» Your goal: Turn the part of the rows that opens with the line containing "TRANSPORTASI" and closes with the line containing "vitamine C, kopergluconaat.", both included, into a JSON list of strings with one string per line. Omit blank lines and leave the pictures out.

- - -

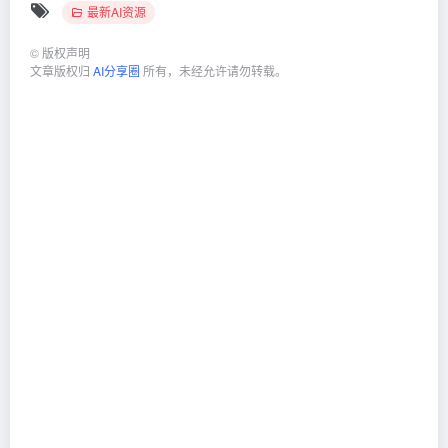
最新AI资源
©
版权声明
文章版权归
AI分享圈
所有，未经允许请勿转载。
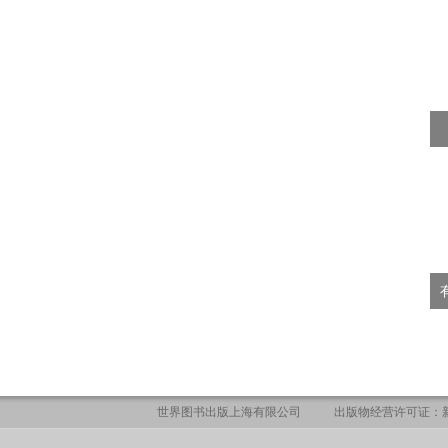
世界图书出版上海有限公司
出版物经营许可证：新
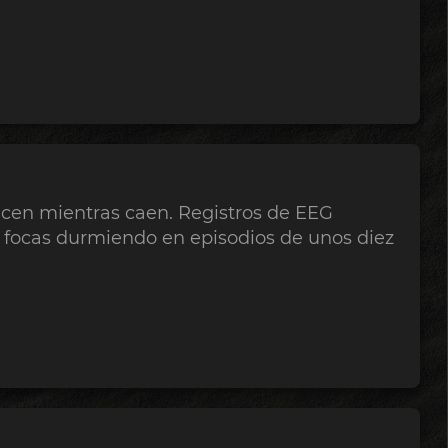
acen mientras caen. Registros de EEG
s focas durmiendo en episodios de unos diez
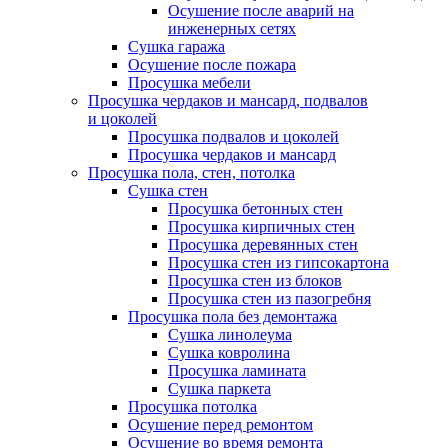
Осушение после аварий на
инженерных сетях
Сушка гаража
Осушение после пожара
Просушка мебели
Просушка чердаков и мансард, подвалов
и цоколей
Просушка подвалов и цоколей
Просушка чердаков и мансард
Просушка пола, стен, потолка
Сушка стен
Просушка бетонных стен
Просушка кирпичных стен
Просушка деревянных стен
Просушка стен из гипсокартона
Просушка стен из блоков
Просушка стен из пазогребня
Просушка пола без демонтажа
Сушка линолеума
Сушка ковролина
Просушка ламината
Сушка паркета
Просушка потолка
Осушение перед ремонтом
Осушение во время ремонта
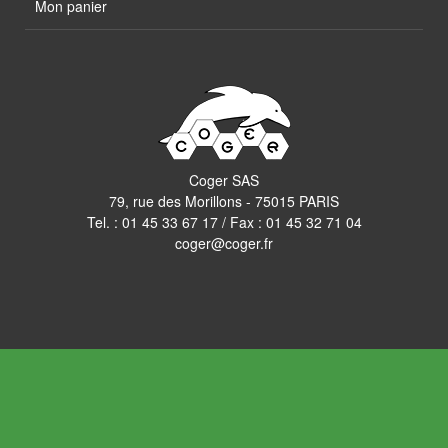
Mon panier
Coger SAS
79, rue des Morillons - 75015 PARIS
Tel. :
01 45 33 67 17
/ Fax : 01 45 32 71 04
coger@coger.fr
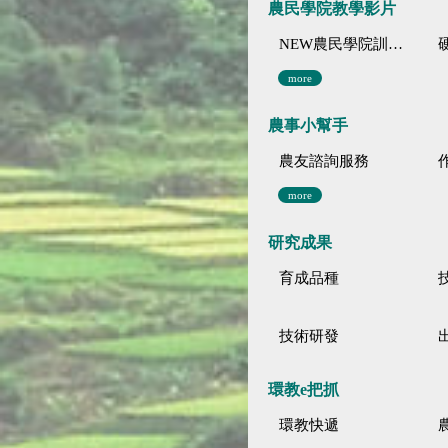
農民學院教學影片
NEW農民學院訓練影音分類
more
農事小幫手
農友諮詢服務
more
研究成果
育成品種
技術研發
環教e把抓
環教快遞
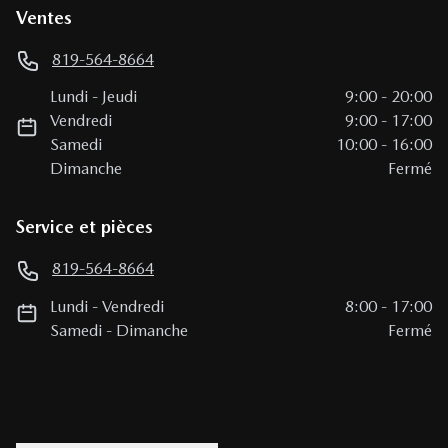
Ventes
819-564-8664
Lundi
-
Jeudi
9:00
-
20:00
Vendredi
9:00
-
17:00
Samedi
10:00
-
16:00
Dimanche
Fermé
Service et pièces
819-564-8664
Lundi
-
Vendredi
8:00
-
17:00
Samedi
-
Dimanche
Fermé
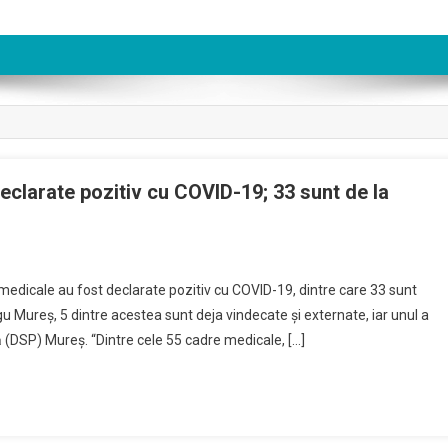
eclarate pozitiv cu COVID-19; 33 sunt de la
medicale au fost declarate pozitiv cu COVID-19, dintre care 33 sunt
u Mureş, 5 dintre acestea sunt deja vindecate şi externate, iar unul a
ă (DSP) Mureş. “Dintre cele 55 cadre medicale, […]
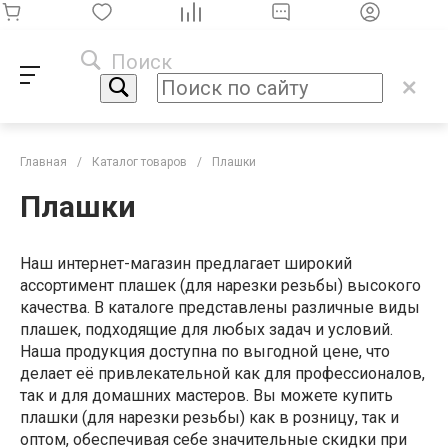
Поиск
Главная
/
Каталог товаров
/
Плашки
Плашки
Наш интернет-магазин предлагает широкий
ассортимент плашек (для нарезки резьбы) высокого
качества. В каталоге представлены различные виды
плашек, подходящие для любых задач и условий.
Наша продукция доступна по выгодной цене, что
делает её привлекательной как для профессионалов,
так и для домашних мастеров. Вы можете купить
плашки (для нарезки резьбы) как в розницу, так и
оптом, обеспечивая себе значительные скидки при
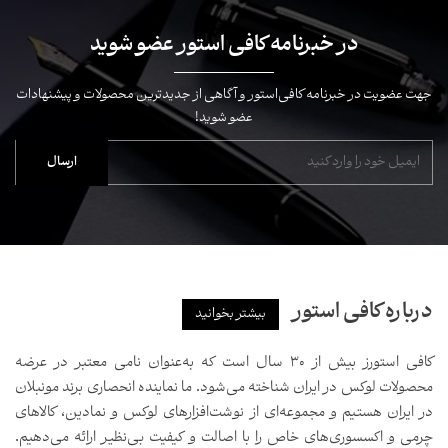
در خبرنامه کافی استور عضو شوید
جهت عضویت در خبرنامه کافی‌استور و آگاهی از جدیدترین محصولات و پیشنهادات
عضو شوید!
درباره کافی استور
بیشتر بخوانید
کافی استورز بیش از ۳۰ سال است که به‌عنوان نامی معتبر در عرضه
محصولات لوکس در ایران شناخته می‌شود. ما نماینده انحصاری برند مونبلان
در ایران هستیم و مجموعه‌ای از نوشت‌افزارهای لوکس و نمادین، کالاهای
چرمی و اکسسوری‌های خاص را با اصالت و کیفیت بی‌نظیر ارائه می‌دهیم.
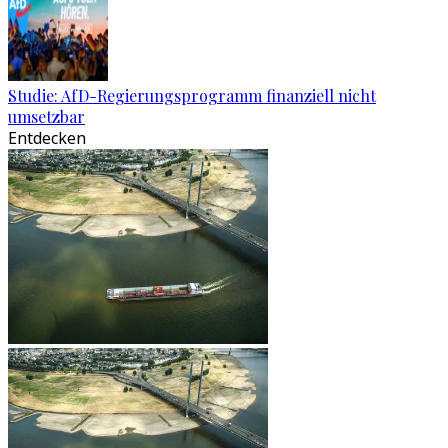
Studie: AfD-Regierungsprogramm finanziell nicht
umsetzbar
Entdecken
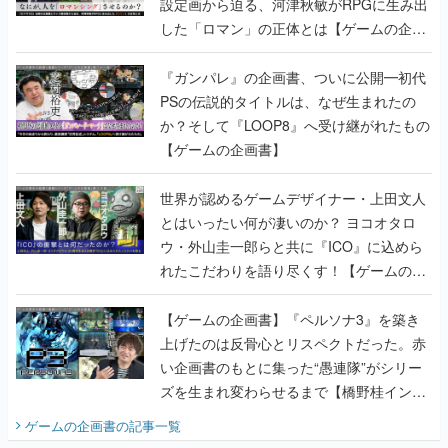
設定画から迫る、河津秋敏がRPGに生み出
した「ロマン」の正体とは【ゲームの企画
書】
『ガンパレ』の企画書、ついに公開━初代
PSの伝説的タイトルは、なぜ生まれたの
か？そして『LOOP8』へ受け継がれたもの
【ゲームの企画書】
世界が認めるゲームデザイナー・上田文人
とはいったい何が凄いのか？ ヨコオタロ
ウ・外山圭一郎らと共に『ICO』に込めら
れたこだわりを語り尽くす！【ゲームの企
画書】
【ゲームの企画書】『ペルソナ3』を築き
上げたのは反骨心とリスペクトだった。赤
い企画書のもとに集った“愚連隊”がシリー
ズを生まれ変わらせるまで【橋野桂インタ
ビュー】
ゲームの企画書
の記事一覧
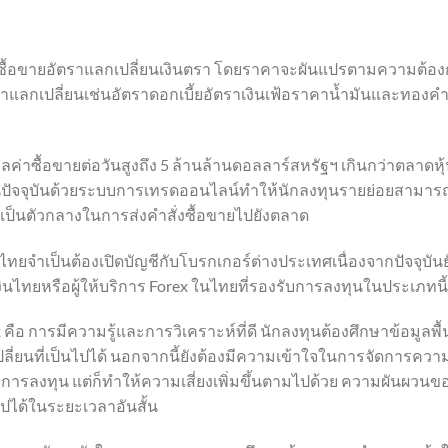
ลาดซื้อขายอัตราแลกเปลี่ยนเงินตรา โดยราคาจะผันแปรตามความต้
่ออัตราแลกเปลี่ยนเช่นอัตราดอกเบี้ยอัตราเงินเฟ้อราคาน้ำมันและ
ค่าซื้อขายต่อวันสูงถึง 5 ล้านล้านดอลลาร์สหรัฐฯ เกินกว่าตลาดหุ้
นปัจจุบันด้วยระบบการเทรดออนไลน์ทำให้นักลงทุนรายย่อยสามารถ
ี่เป็นตัวกลางในการส่งคำสั่งซื้อขายไปยังตลาด
เทศไทยจำเป็นต้องเปิดบัญชีกับโบรกเกอร์ต่างประเทศเนื่องจากปัจจุบั
ไทยหรือผู้ให้บริการ Forex ในไทยที่รองรับการลงทุนในประเภทนี้
ือ การมีความรู้และการวิเคราะห์ที่ดี นักลงทุนต้องศึกษาข้อมูลพ
่ยนที่เป็นไปได้ นอกจากนี้ยังต้องมีความเข้าใจในการจัดการความเ
การลงทุน แต่ก็ทำให้ความเสี่ยงเพิ่มขึ้นตามไปด้วย ความผันผวนของ
ด้ในระยะเวลาอันสั้น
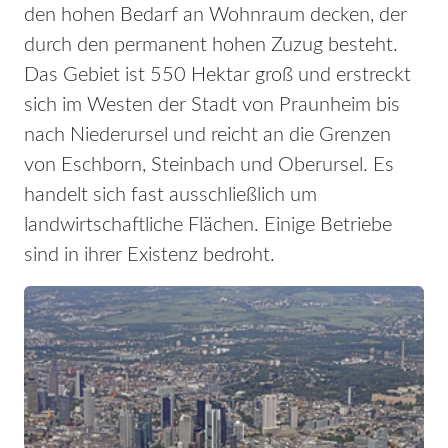
den hohen Bedarf an Wohnraum decken, der
durch den permanent hohen Zuzug besteht.
Das Gebiet ist 550 Hektar groß und erstreckt
sich im Westen der Stadt von Praunheim bis
nach Niederursel und reicht an die Grenzen
von Eschborn, Steinbach und Oberursel. Es
handelt sich fast ausschließlich um
landwirtschaftliche Flächen. Einige Betriebe
sind in ihrer Existenz bedroht.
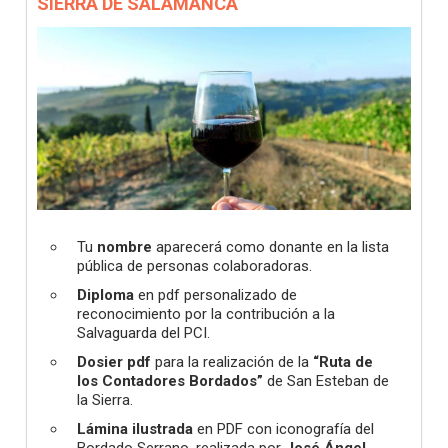
SIERRA DE SALAMANCA
Tu
nombre
aparecerá como donante en la lista
pública de personas colaboradoras.
Diploma
en pdf personalizado de
reconocimiento por la contribución a la
Salvaguarda del PCI.
Dosier pdf
para la realización de la
“Ruta de
los Contadores Bordados”
de San Esteban de
la Sierra.
Lámina ilustrada
en PDF con iconografía del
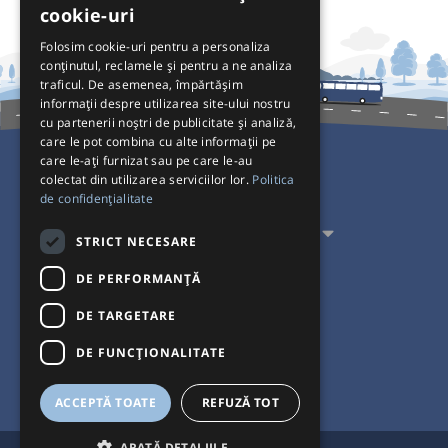
cookie-uri
Folosim cookie-uri pentru a personaliza
conținutul, reclamele și pentru a ne analiza
traficul. De asemenea, împărtășim
informații despre utilizarea site-ului nostru
cu partenerii noștri de publicitate și analiză,
care le pot combina cu alte informații pe
care le-ați furnizat sau pe care le-au
colectat din utilizarea serviciilor lor.
Politica
Pentru Călători
de confidențialitate
Pentru Transportatori
STRICT NECESARE
Interacționăm
DE PERFORMANȚĂ
DE TARGETARE
Acceptăm plăți cu
DE FUNCŢIONALITATE
ACCEPTĂ TOATE
REFUZĂ TOT
ARATĂ DETALIILE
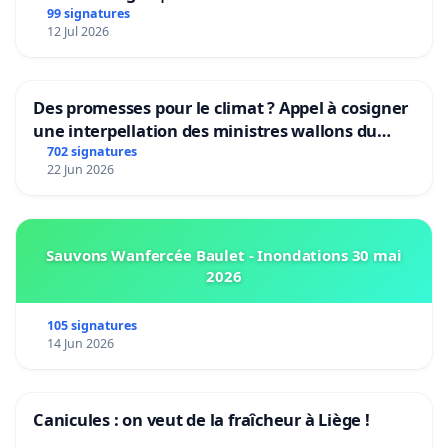
Rudi Garcia als bondscoach
99 signatures
12 Jul 2026
Des promesses pour le climat ? Appel à cosigner
une interpellation des ministres wallons du
climat et de l’environnement.
702 signatures
22 Jun 2026
Sauvons Wanfercée Baulet - Inondations 30 mai
2026
105 signatures
14 Jun 2026
Canicules : on veut de la fraîcheur à Liège !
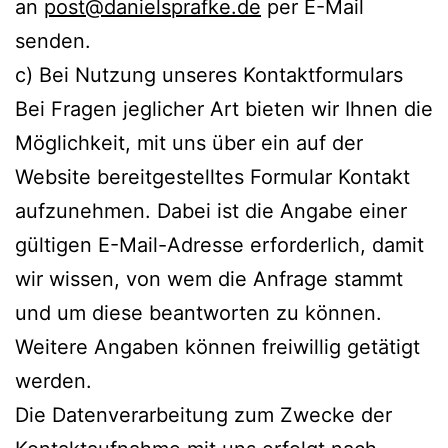
an
post@danielsprafke.de
per E-Mail
senden.
c) Bei Nutzung unseres Kontaktformulars
Bei Fragen jeglicher Art bieten wir Ihnen die
Möglichkeit, mit uns über ein auf der
Website bereitgestelltes Formular Kontakt
aufzunehmen. Dabei ist die Angabe einer
gültigen E-Mail-Adresse erforderlich, damit
wir wissen, von wem die Anfrage stammt
und um diese beantworten zu können.
Weitere Angaben können freiwillig getätigt
werden.
Die Datenverarbeitung zum Zwecke der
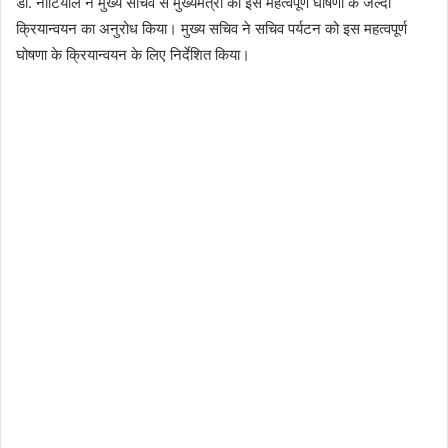
डा. नौटियाल ने मुख्य सचिव से मुख्यमंत्री की इस महत्वपूर्ण घोषणा के जल्दी
क्रियान्वयन का अनुरोध किया। मुख्य सचिव ने सचिव पर्यटन को इस महत्वपूर्ण
घोषणा के क्रियान्वयन के लिए निर्देशित किया।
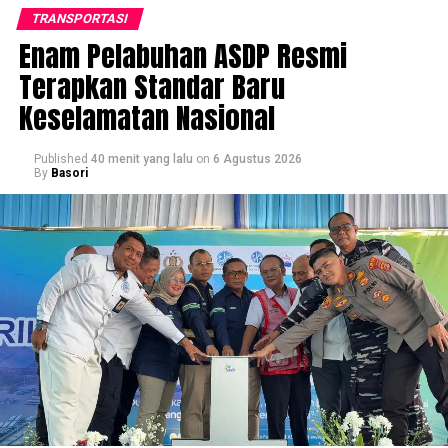
TRANSPORTASI
Enam Pelabuhan ASDP Resmi
Terapkan Standar Baru
Keselamatan Nasional
Published
40 menit yang lalu
on
6 Agustus 2026
By
Basori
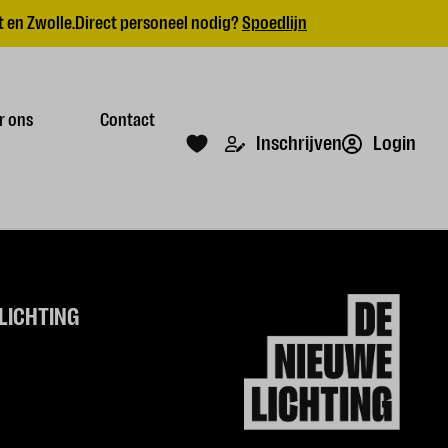
 en Zwolle.
Direct personeel nodig?
Spoedlijn
r ons
Contact
Login
Inschrijven
LICHTING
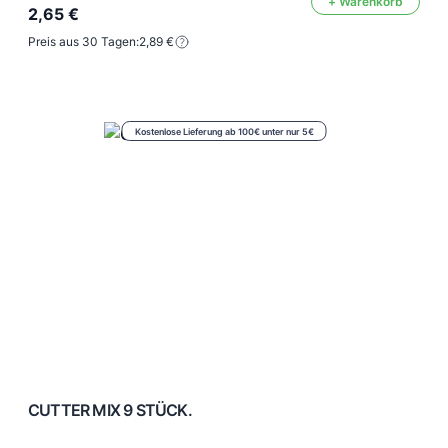
+ Warenkorb
2,65 €
Preis aus 30 Tagen:
2,89 €
Kostenlose Lieferung ab 100€ unter nur 5€
CUTTER MIX 9 STÜCK.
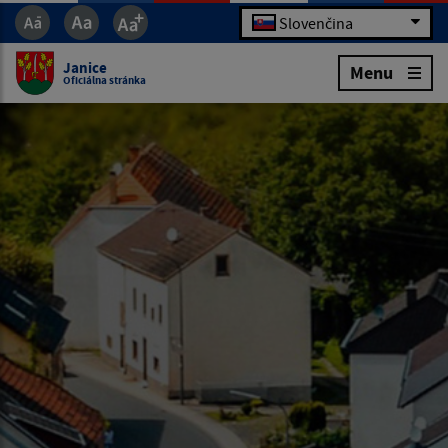
Slovenčina
Janice
Menu
Oficiálna stránka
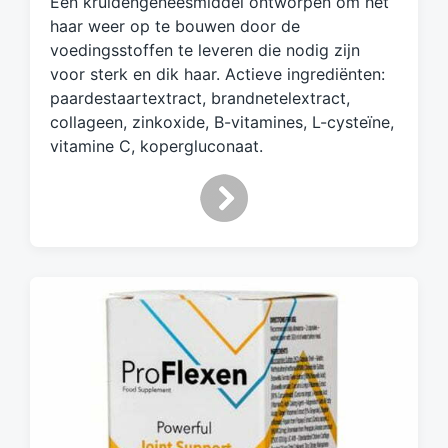
Een kruidengeneesmiddel ontworpen om het
g
d
haar weer op te bouwen door de
m
voedingsstoffen te leveren die nodig zijn
e
voor sterk en dik haar. Actieve ingrediënten:
t
paardestaartextract, brandnetelextract,
collageen, zinkoxide, B-vitamines, L-cysteïne,
vitamine C, kopergluconaat.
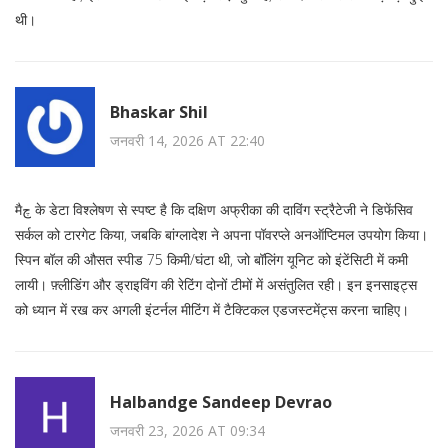
थी।
Bhaskar Shil
जनवरी 14, 2026 AT 22:40
मैچ के डेटा विश्लेषण से स्पष्ट है कि दक्षिण अफ्रीका की दाविंग स्ट्रैटेजी ने डिफेंसिव
सर्कल को टारगेट किया, जबकि बांग्लादेश ने अपना पॉवरप्ले अनऑप्टिमल उपयोग किया।
स्पिन बॉल की औसत स्पीड 75 किमी/घंटा थी, जो बॉलिंग यूनिट को इंटेंसिटी में कमी
लायी। फ़्लीडिंग और ड्राइविंग की रेटिंग दोनों टीमों में असंतुलित रही। इन इनसाइट्स
को ध्यान में रख कर अगली इंटर्नल मीटिंग में टैक्टिकल एडजस्टमेंट्स करना चाहिए।
Halbandge Sandeep Devrao
जनवरी 23, 2026 AT 09:34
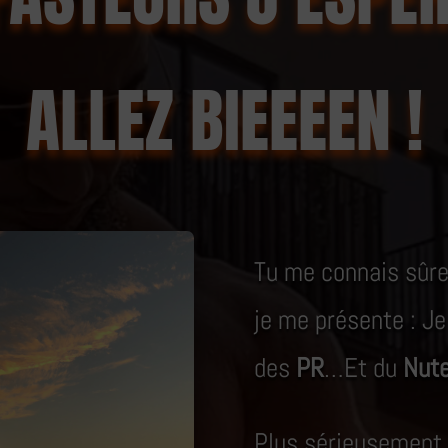
ALLEZ BIEEEEN !
Tu me connais sûre
je me présente : J
des
PR
…Et du
Nute
Plus sérieusement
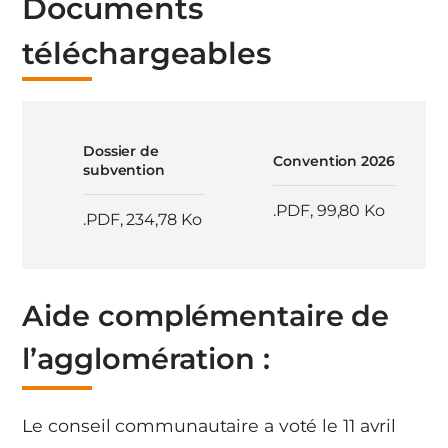
Documents
téléchargeables
Dossier de
Convention 2026
subvention
.PDF
,
99,80 Ko
.PDF
,
234,78 Ko
Aide complémentaire de
l’agglomération :
Le conseil communautaire a voté le 11 avril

- - -

» Solution to this task:
[
  "TRANSPORTASI",
  "Enam Pelabuhan ASDP Resmi",
  "Terapkan Standar Baru",
  "Keselamatan Nasional",
  "Published",
  "40 menit yang lalu",
  "on",
  "6 Agustus 2026",
  "By",
  "Basori",
  " en Zwolle.",
  "Direct personeel nodig?",
  "Spoedlijn",
  "r ons",
  "Contact",
  "Login",
  "Inschrijven",
  "LICHTING",
  "+ Warenkorb",
  "2,65 €",
  "Preis aus 30 Tagen:",
  "2,89 €",
  "Kostenlose Lieferung ab 100€ unter nur 5€",
  "CUTTER MIX 9 STÜCK.",
  "Slovenčina",
  "Janice",
  "Menu",
  "Oficiálna stránka",
  "Een kruidengeneesmiddel ontworpen om het",
  "g",
  "d",
  "haar weer op te bouwen door de",
  "m",
  "voedingsstoffen te leveren die nodig zijn",
  "e",
  "voor sterk en dik haar. Actieve ingrediënten:",
  "t",
  "paardestaartextract, brandnetelextract,",
  "collageen, zinkoxide, B-vitamines, L-cysteïne,",
  "vitamine C, kopergluconaat."
]